Study material
++++++++++++++++++++
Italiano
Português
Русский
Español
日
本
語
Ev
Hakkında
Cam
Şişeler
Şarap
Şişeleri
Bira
++++++++++++++++++++
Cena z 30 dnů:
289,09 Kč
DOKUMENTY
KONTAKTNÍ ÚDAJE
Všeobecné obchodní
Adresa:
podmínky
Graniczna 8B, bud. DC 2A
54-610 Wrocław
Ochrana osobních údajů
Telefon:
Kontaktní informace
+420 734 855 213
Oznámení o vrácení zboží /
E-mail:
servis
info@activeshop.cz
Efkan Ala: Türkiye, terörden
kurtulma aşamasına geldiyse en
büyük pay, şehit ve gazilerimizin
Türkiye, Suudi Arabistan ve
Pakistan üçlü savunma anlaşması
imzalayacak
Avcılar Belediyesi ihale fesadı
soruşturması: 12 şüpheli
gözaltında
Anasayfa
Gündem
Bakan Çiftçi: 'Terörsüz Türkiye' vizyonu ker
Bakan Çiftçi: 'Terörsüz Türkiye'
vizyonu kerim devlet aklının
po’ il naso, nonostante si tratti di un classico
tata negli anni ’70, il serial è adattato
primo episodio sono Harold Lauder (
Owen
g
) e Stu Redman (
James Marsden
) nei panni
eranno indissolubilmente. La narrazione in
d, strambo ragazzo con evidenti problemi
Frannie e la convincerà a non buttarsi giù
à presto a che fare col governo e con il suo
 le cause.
++++++++++++++++++++
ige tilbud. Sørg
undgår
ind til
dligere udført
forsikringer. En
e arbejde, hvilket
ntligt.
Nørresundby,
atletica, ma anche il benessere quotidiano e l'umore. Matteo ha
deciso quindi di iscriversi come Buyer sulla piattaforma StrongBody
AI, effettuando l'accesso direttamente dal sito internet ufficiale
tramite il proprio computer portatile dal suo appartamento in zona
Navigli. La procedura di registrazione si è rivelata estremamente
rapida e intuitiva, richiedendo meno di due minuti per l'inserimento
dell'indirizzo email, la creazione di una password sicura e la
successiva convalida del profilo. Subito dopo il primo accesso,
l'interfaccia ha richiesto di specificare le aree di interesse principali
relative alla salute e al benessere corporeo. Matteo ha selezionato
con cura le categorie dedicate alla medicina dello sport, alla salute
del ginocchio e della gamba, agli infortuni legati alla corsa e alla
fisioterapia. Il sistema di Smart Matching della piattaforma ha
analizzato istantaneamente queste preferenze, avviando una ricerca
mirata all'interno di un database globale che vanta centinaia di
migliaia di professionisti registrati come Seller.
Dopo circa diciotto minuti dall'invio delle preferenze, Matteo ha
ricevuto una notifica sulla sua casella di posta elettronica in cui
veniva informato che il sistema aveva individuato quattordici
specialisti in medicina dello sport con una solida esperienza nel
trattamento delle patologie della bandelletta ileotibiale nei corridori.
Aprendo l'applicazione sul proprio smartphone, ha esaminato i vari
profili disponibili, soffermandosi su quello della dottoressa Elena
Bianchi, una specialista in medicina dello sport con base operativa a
++++++++++++++++++++
What to do
Starting at the line that has "dligere udført" in the records above, restate word for word every line until the one that has "Bianchi, una specialista", and include that one as well.

Task answer
dligere udført
forsikringer. En
e arbejde, hvilket
ntligt.
Nørresundby,
atletica, ma anche il benessere quotidiano e l'umore. Matteo ha
deciso quindi di iscriversi come Buyer sulla piattaforma StrongBody
AI, effettuando l'accesso direttamente dal sito internet ufficiale
tramite il proprio computer portatile dal suo appartamento in zona
Navigli. La procedura di registrazione si è rivelata estremamente
rapida e intuitiva, richiedendo meno di due minuti per l'inserimento
dell'indirizzo email, la creazione di una password sicura e la
successiva convalida del profilo. Subito dopo il primo accesso,
l'interfaccia ha richiesto di specificare le aree di interesse principali
relative alla salute e al benessere corporeo. Matteo ha selezionato
con cura le categorie dedicate alla medicina dello sport, alla salute
del ginocchio e della gamba, agli infortuni legati alla corsa e alla
fisioterapia. Il sistema di Smart Matching della piattaforma ha
analizzato istantaneamente queste preferenze, avviando una ricerca
mirata all'interno di un database globale che vanta centinaia di
migliaia di professionisti registrati come Seller.
Dopo circa diciotto minuti dall'invio delle preferenze, Matteo ha
ricevuto una notifica sulla sua casella di posta elettronica in cui
veniva informato che il sistema aveva individuato quattordici
specialisti in medicina dello sport con una solida esperienza nel
trattamento delle patologie della bandelletta ileotibiale nei corridori.
Aprendo l'applicazione sul proprio smartphone, ha esaminato i vari
profili disponibili, soffermandosi su quello della dottoressa Elena
Bianchi, una specialista in medicina dello sport con base operativa a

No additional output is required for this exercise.